Eines von drei Plakatmotiven zur Bundestagswahl, deren Aushang von AfD-Mitgliedern gespendet werden kann. Die AfD-Bundesvorständin Beatrix von Storch, von der Berliner Landespartei zur Bundestagswahl aufgestellt, hatte mit der "Initiative Familienschutz" und der zunächst angeschlossenen "Demo für alle" in den letzten Jahren Stimmung gegen LGBTI-Rechte gemacht
Zudem wehrt sich die Partei gegen eine "einseitige Hervorhebung der Homo- und Transsexualität im Unterricht", die einen "unzulässigen Eingriff in die natürliche Entwicklung unserer Kinder" und das Elternrecht darstelle und Kinder und Jugendliche "in Bezug auf ihre sexuelle Identität verunsichert, überfordert und in ihren Schamgefühlen verletzt". Kinder dürften nicht "zum Spielball der sexuellen Neigungen einer lauten Minderheit werden"; "Umerziehungsprogramme in Kindergärten und Schulen" mit dem angeblichen Ziel, "das bewährte, traditionelle Familienbild zu beseitigen", seien als "ideologisches Experiment der Frühsexualisierung" zu beenden, die Förderung von "Gender-Forschung" und Gleichstellungsbeauftragte seien abzuschaffen.

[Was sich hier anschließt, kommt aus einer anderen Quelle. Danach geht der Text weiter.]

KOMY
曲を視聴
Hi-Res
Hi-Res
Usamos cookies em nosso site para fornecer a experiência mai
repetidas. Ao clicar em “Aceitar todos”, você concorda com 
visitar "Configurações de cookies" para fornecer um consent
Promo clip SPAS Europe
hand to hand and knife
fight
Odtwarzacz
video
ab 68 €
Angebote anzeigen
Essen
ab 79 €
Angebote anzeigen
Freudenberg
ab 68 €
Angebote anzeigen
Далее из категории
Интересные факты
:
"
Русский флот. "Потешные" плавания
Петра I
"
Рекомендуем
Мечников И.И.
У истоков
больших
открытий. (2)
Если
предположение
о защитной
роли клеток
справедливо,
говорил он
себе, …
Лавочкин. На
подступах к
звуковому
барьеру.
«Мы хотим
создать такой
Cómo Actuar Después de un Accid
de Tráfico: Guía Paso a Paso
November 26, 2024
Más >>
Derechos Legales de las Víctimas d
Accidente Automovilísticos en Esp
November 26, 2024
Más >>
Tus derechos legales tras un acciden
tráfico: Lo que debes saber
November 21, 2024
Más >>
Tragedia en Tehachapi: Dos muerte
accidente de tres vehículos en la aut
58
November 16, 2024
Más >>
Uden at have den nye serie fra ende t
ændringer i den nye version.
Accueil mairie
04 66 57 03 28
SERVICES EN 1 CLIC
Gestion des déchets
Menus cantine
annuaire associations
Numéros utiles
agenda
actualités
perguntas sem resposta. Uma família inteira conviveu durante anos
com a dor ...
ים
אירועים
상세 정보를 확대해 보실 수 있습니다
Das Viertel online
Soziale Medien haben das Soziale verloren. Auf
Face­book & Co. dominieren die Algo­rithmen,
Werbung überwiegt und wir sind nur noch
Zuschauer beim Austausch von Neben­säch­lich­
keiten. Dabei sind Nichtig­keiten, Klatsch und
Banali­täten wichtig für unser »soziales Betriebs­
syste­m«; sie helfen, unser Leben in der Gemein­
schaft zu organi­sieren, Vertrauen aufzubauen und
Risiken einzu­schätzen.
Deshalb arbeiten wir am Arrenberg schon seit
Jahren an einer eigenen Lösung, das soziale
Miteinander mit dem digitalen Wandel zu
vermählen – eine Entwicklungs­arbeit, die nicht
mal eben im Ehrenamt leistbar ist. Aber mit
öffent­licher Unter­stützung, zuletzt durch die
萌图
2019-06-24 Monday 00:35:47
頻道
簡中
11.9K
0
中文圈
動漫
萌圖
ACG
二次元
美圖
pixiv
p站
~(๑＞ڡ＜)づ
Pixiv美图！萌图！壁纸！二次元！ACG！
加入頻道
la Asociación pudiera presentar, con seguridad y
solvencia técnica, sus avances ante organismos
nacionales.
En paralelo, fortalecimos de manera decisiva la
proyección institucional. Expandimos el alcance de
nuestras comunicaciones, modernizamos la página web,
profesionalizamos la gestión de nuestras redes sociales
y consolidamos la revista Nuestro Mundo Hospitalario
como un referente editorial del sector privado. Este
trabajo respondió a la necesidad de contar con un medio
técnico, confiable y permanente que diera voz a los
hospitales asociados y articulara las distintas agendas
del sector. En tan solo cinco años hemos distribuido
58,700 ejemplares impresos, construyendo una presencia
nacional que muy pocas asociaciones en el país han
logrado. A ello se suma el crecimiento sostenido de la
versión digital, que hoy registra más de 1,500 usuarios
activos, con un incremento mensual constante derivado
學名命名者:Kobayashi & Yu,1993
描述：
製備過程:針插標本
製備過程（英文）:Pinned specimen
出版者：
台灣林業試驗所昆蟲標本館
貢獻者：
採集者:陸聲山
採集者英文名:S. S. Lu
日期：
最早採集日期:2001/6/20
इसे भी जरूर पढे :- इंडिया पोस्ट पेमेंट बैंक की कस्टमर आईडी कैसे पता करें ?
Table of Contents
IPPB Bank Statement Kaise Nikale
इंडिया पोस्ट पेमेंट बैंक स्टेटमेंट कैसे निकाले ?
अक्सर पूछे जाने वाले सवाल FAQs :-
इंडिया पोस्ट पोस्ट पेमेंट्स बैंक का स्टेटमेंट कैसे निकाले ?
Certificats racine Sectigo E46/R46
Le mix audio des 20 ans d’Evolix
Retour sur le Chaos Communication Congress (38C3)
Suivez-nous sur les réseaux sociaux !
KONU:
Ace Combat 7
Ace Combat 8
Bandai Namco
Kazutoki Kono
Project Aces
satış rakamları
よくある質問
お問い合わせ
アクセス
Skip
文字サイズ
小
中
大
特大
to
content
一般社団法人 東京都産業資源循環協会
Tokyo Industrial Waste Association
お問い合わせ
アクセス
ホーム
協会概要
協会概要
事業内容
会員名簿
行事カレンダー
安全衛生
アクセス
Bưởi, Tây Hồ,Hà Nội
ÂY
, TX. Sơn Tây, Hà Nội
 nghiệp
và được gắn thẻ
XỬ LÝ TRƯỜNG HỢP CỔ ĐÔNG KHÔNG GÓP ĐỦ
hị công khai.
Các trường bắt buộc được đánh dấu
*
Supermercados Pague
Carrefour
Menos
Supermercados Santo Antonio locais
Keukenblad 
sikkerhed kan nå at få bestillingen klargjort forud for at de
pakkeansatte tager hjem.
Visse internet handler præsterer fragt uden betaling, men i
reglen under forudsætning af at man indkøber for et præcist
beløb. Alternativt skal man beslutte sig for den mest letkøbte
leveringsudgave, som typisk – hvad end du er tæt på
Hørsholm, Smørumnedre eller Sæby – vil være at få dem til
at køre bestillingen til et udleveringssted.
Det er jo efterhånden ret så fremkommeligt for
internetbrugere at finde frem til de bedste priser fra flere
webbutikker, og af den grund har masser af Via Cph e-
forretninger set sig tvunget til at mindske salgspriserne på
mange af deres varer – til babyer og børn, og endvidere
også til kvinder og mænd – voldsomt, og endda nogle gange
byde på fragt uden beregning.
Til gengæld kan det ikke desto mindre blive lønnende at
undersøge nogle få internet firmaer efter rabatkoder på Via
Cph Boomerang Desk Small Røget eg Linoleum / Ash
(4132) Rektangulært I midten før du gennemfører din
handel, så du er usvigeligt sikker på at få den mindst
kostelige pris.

180-Grad-Wende zur heterosexuellen Mehrheitspolitik
Der Parteitag nahm am Samstag zudem noch einen Antrag an, das Bundesministerium für Familien, Senioren, Frauen und Jugend als "'Gedönsministerium' aus(zu)misten" und in ein "Bundesministerium für Familie und Bevölkerungsentwicklung" umzuwandeln. Die schriftliche Antragsbegründung betont, das bisherige Ministerium stehe für "die Genderclique mit Gleichstellung, Frühsexualisierung und anderen gravierenden Fehlentwicklungen".
Der Magdeburger Landtagsabgeordnete und homofeindliche Hetzer Hans-Thomas Tillschneider betonte in der Debatte, das Ministerium habe bislang "Gender-Mainstreaming-Maßnahmen" koordiniert, "die darauf abzielen, die normale Familie, die auf der Ehe aus Mann und Frau beruht, abzuwerten und gleichzustellen mit allen möglichen Formen des Zusammenlebens". Man brauche auf diesem Gebiet eine "politische Wende um 180 Grad".
Weidel mit Alexander Gauland nach der Bestätigung durch den Parteitag. Das einstige CDU-Mitglied Gauland hatte im Sommer 2015 beklagt, dass die Union über die Homo-Ehe debattiere, während Deutschland an einer überalternden Gesellschaft und an Kinder- und Fachkräftemangel leide
Zudem wurde ein Antrag angenommen, der das "vom Grundgesetz geschützte und bewährte Leitbild der Ehe und traditionellen Familie mit Kindern bewahren und stärken" soll. "Anerkannte Regeln zu Partnerschaft und Familie, Haushaltsführung, Lebensschutz und Kindererziehung" sollten in Schulbücher aufgenommen werden. Die Programmkommission befürwortete den Antrag in der Debatte als Bekenntnis zum "Leitbild Familie, Vater, Mutter, Kinder".
Einer der Antragsteller sagte in der Debatte, es gehe darum, "dass die traditionelle Familie immer weiter in den Hintergrund gedrängt wird durch das Gender Mainstreaming und anderen Unsinn, den man versucht, uns einzutrichtern. Wir wollen deswegen klarstellen, dass wir die traditionelle Familie … als ein Modell unter verschiedenen sehen, aber natürlich als das beste für die Kinder. Und das muss entsprechend so auch in der Schule kommuniziert werden."
Artikel wurde korrigiert: Wedel hat inzwischen zwei Söhne.